• RAW DATA
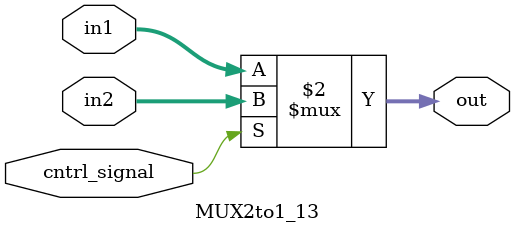
<source format=v>

/*A mux that handles 13 bits input to 13 bits output*/

module MUX2to1_13(cntrl_signal,in1,in2,out);
input cntrl_signal;
input [12:0] in1, in2;
output [12:0] out;
assign out = (cntrl_signal == 1) ? in2 : in1;
endmodule
</source>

• TASK PROMPT
Set the records down again exactly, and omit any picture in them.

• EXERCISE SOLUTION
<source format=v>

/*A mux that handles 13 bits input to 13 bits output*/

module MUX2to1_13(cntrl_signal,in1,in2,out);
input cntrl_signal;
input [12:0] in1, in2;
output [12:0] out;
assign out = (cntrl_signal == 1) ? in2 : in1;
endmodule
</source>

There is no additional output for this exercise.